COLUMBUS - Ohio dentists want limits on campaign contributions in the Ohio Constitution about as much as their patients want root canals.
In a move reminiscent of medical doctors in recent Ohio Supreme Court elections, dentists have opened their wallets to support Ohio First, the group fighting four proposed, election-related constitutional amendments on Tuesday's ballot.
While their total contributions of $187,350 represented just 8 percent of the $2.2 million raised by the mostly Republican opposition through Oct. 19, dentists, their practices, and their professional associations represented 120, or 71 percent, of the 170 contributors to Ohio First.
Dr. Michael Judy, a political independent from Toledo, rarely involves himself in politics. But he said he considers Issue 3, an amendment that mostly rolls back how much individuals and political action committees may contribute to campaigns, to be enough of a threat to the voice of dentists in Columbus that he gave $200 to the opposition.
"The Ohio Dental Association has been our voice in some of the most significant issues that have affected dentistry over the years," he said.
A reaction to legislation passed last year that increased to $10,000 the amount individuals and political action committees could give to candidates, Issue 3 would cap contributions at $2,000 while writing into the constitution revised limits that are usually lower than under the current law.
The chief exception is a new entity called a Small Donor PAC, which could pool contributions of no more than $50 from individuals and make a combined contribution of up to $20,000 to statewide candidates and $10,000 for legislative hopefuls. That's 10 times the amount a traditional PAC could give.
In campaign fund-raising letters, Ohio First has described the provision as "another huge power grab by labor unions."
Not so, said Tim Burga, Ohio AFL-CIO legislative director.
"In the 2002 statewide elections, labor accounted for somewhere around 3 percent [of contributions],'' he said. "The rest of the money was from big corporate entities, PACs, and the millionaires. We're a very small piece of the pie.
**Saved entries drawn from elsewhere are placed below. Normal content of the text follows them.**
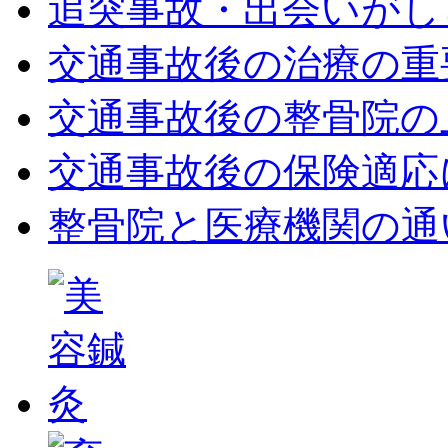
追突事故・出会いがし
交通事故後の治療の重
交通事故後の整骨院の
交通事故後の保険適応
整骨院と医療機関の通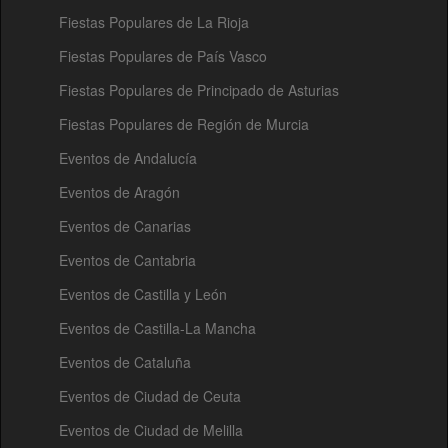
Fiestas Populares de La Rioja
Fiestas Populares de País Vasco
Fiestas Populares de Principado de Asturias
Fiestas Populares de Región de Murcia
Eventos de Andalucía
Eventos de Aragón
Eventos de Canarias
Eventos de Cantabria
Eventos de Castilla y León
Eventos de Castilla-La Mancha
Eventos de Cataluña
Eventos de Ciudad de Ceuta
Eventos de Ciudad de Melilla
"Even if unions could use Small Donor PACs at a greater advantage, we would still be a fraction of what is spent,'' he said. "This is a smokescreen.''
Dentists do not agree.
"As a PAC, we have very few members compared to a big union like the United Auto Workers," said Dr. Matthew Lark, of Toledo, who contributed $100. "We would end up not winning any issues from a lobbying point of view."
Opponents of the ballot issues are playing on dentists' fears related to Medicaid, said Catherine Turcer, of Ohio Citizen Action.
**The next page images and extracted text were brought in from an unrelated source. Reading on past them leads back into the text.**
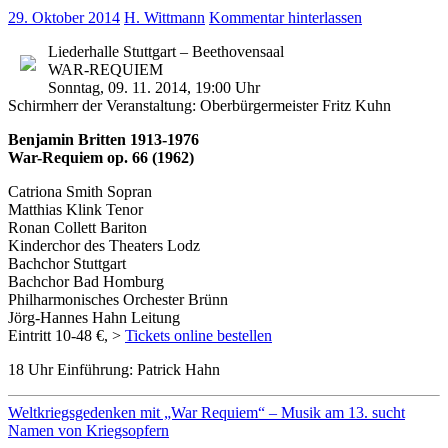
29. Oktober 2014
H. Wittmann
Kommentar hinterlassen
Liederhalle Stuttgart – Beethovensaal
WAR-REQUIEM
Sonntag, 09. 11. 2014, 19:00 Uhr
Schirmherr der Veranstaltung: Oberbürgermeister Fritz Kuhn
Benjamin Britten 1913-1976
War-Requiem op. 66 (1962)
Catriona Smith Sopran
Matthias Klink Tenor
Ronan Collett Bariton
Kinderchor des Theaters Lodz
Bachchor Stuttgart
Bachchor Bad Homburg
Philharmonisches Orchester Brünn
Jörg-Hannes Hahn Leitung
Eintritt 10-48 €, >
Tickets online bestellen
18 Uhr Einführung: Patrick Hahn
Weltkriegsgedenken mit „War Requiem“ – Musik am 13. sucht
Namen von Kriegsopfern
"It's a very organized pattern of giving, kind of a panic reaction to something that's going to hit their pocketbook," she said about the contributions from dentists. The government watchdog group has endorsed the four issues placed on the ballot by the largely Democratic coalition Reform Ohio Now.
Ms. Turcer, however, said the dentists' contributions show that people believe money translates into clout in Columbus.
"Unions right now only do [a small part] of all the campaign contributions out there," she said. "Unions have become the bogeyman for Republicans. If unions had all the power, would all of state government be run by Republicans?"
Supporters of Issue 3 argue Small Donor PACs could also be used by small businesses, employers, neighborhood groups, or other special interests.
"If we were all playing on a level playing field, I wouldn't care if the contribution limits were $10,000 or $2,000," said David Owsiany, executive director of the 5,500-member dental association. "But here we have a professional association's PAC limited to $1,000 for legislative candidates and $2,000 for statewide candidates while a [Small Donor PAC] could give $10,000 and $20,000," he said.